• **Input**:
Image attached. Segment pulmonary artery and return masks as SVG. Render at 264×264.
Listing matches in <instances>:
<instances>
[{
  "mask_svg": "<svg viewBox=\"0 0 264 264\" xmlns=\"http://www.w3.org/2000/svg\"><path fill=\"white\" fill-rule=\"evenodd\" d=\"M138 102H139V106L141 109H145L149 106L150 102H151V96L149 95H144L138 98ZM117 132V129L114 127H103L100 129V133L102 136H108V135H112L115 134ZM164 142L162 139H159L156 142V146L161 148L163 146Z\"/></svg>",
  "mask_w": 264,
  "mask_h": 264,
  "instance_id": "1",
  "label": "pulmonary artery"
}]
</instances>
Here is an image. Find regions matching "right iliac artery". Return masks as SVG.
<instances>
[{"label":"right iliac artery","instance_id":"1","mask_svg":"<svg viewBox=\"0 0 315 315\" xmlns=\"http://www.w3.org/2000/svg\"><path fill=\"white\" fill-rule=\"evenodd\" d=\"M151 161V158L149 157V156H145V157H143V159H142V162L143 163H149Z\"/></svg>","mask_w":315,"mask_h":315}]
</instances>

--

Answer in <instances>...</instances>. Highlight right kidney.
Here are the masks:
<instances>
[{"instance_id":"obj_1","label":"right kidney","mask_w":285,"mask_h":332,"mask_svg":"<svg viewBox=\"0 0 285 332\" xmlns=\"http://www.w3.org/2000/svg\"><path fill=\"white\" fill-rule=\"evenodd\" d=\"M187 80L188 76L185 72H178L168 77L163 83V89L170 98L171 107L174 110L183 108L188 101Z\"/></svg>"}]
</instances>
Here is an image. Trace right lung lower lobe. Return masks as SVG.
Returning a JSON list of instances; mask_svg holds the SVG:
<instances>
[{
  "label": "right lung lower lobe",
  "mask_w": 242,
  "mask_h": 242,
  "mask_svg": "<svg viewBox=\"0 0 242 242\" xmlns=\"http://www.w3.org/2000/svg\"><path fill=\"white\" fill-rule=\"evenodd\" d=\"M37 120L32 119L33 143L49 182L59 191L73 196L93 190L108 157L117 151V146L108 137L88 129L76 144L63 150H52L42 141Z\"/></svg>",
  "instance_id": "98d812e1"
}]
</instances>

• **Problem to work on**: Identify every line of the listing above that contains the string "iliac", and copy each such line in full.

• **The solution**:
Here is an image. Find regions matching "right iliac artery". Return masks as SVG.
[{"label":"right iliac artery","instance_id":"1","mask_svg":"<svg viewBox=\"0 0 315 315\" xmlns=\"http://www.w3.org/2000/svg\"><path fill=\"white\" fill-rule=\"evenodd\" d=\"M151 161V158L149 157V156H145V157H143V159H142V162L143 163H149Z\"/></svg>","mask_w":315,"mask_h":315}]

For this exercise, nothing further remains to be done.